[Page images and extracted text]

◆ ◆ ◆ ◆

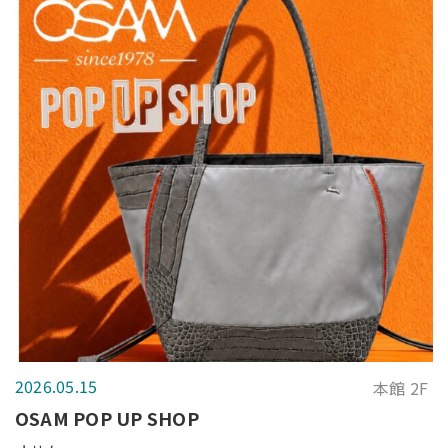
2026.05.15
本館 2F
OSAM POP UP SHOP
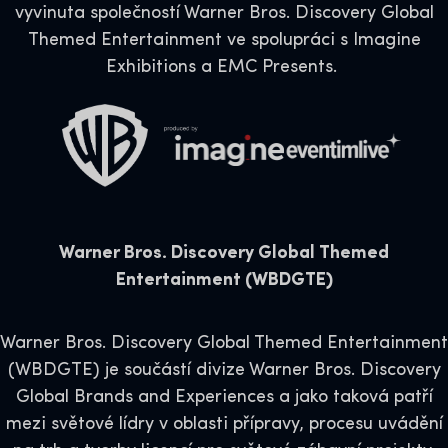
vyvinuta společností Warner Bros. Discovery Global
Themed Entertainment ve spolupráci s Imagine
Exhibitions a EMC Presents.
Warner Bros. Discovery Global Themed
Entertainment (WBDGTE)
Warner Bros. Discovery Global Themed Entertainment
(WBDGTE) je součástí divize Warner Bros. Discovery
Global Brands and Experiences a jako taková patří
mezi světové lídry v oblasti přípravy, procesu uvádění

◆ ◆ ◆ ◆

§ Required action
Note each line above that contains "Discovery" and copy it out.

§ Task response
vyvinuta společností Warner Bros. Discovery Global
Warner Bros. Discovery Global Themed
Warner Bros. Discovery Global Themed Entertainment
(WBDGTE) je součástí divize Warner Bros. Discovery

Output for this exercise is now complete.